Accountability through cross functional leadership

Adapting to the new legislative changes requires an initiative to split the team across the company to look at the relative impact on each business division and to analyse it from a food, portfolio, commercial, marketing, customer and lobbying perspective. By utilizing this method of cross functional oversight, the leaders become more aware of the changes required based on the scale of impact on each aspect of the business. The company thus becomes more aware of whether it needs to alter its marketing plan, seek out new proactive partnerships ahead of the legislative change and enhance its relations with policy markets through constructive contribution. This ultimately creates opportunities through renovation, innovation, and a more precise focus on customer experience in the retail space in the new HFSS market landscape.

Driving penetration through E2E (End-to-end) brand objectives

Deciding on and maintaining an alignment within the business on how to deal with the newest legislative regulations is crucial for success. In Kellogg’s case, objectives are divided by consumption occasion, but can also be divided by brand or market, as long as there is a consistent strategy and mutual understanding throughout all departments from the manufacturing stage all the way through to the sales process, guaranteeing consistency from end-to-end.

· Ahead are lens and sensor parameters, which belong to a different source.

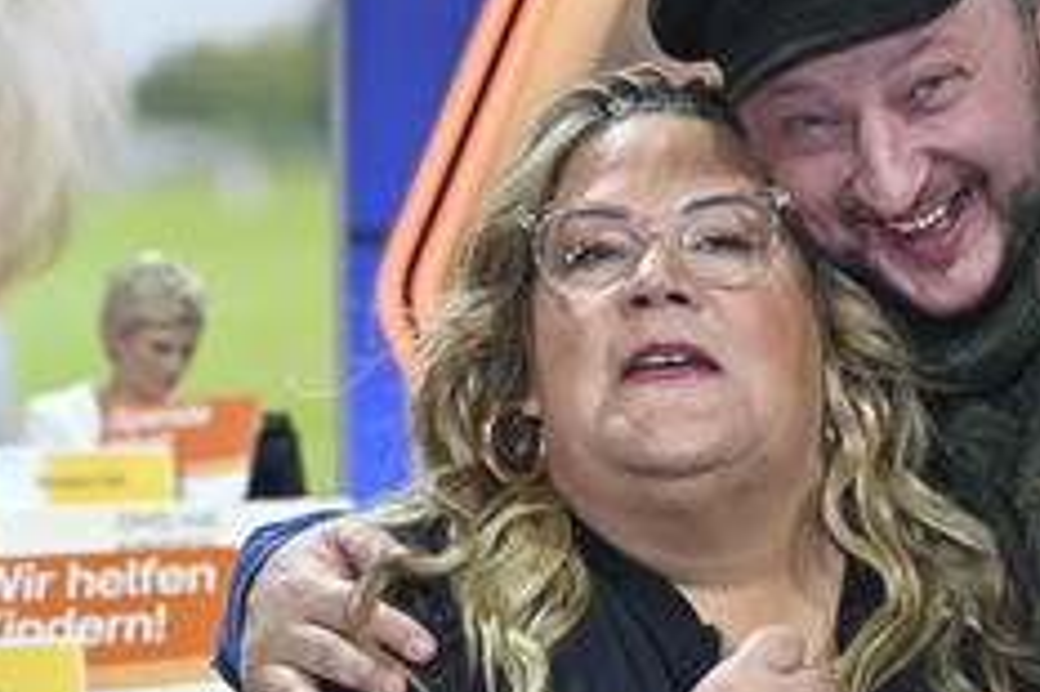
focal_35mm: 87
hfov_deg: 22.9
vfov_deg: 15.7
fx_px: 2511
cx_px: 917
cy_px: 433
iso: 1000
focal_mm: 45
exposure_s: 1/200
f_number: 4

Using analytics to create shared visibility

The rich analytics available in RGM must be utilised in a way that creates a shared visibility and a common understanding in the organisation. Analytics are crucial for navigating the changes associated with the new HFSS legislation. EPOS data, shopper research, case studies and a deep understanding of volume are all essential for making predictions about working under the new market conditions. The data can show the potential risks of losing the banned displays and how much each of them drives the percentage uplift compared to the mechanic alone. Along with that, a shared visibility allows everyone to understand consumer buying habits and keep an eye on the competitors and their innovation strategy. Viewing the data as a team and aligning on the assumptions on how the near future looks, prevents miscommunication and leads to a more successful plan for the upcoming changes.

The importance of the agreement structure and governance

All the principles outlined above contribute to the creation of a well thought out agreement structure that will effectively deliver the results agreed upon within the business. To create a successful structure, companies need to decide on consistent agreement principles for all of their retailers. To ensure clarity, clear definitions and a seamless reviewing progress are essential to track the entire development process so that any mistakes are recorded and analysed for the upcoming projects. Lastly, the agreement must be signed off by the right people in the organisation so that its legitimacy and relevancy to the newest legislation are confirmed.


In such a volatile period, where massive legislative changes are occurring, the principles outlined above are crucial for driving the best actions across all business functions. By applying them to the organisational strategy, companies can ensure that there is alignment in the overall brand objectives, while also leveraging analytics and structuring an agreement that delivers the required results and can be managed on an ongoing basis.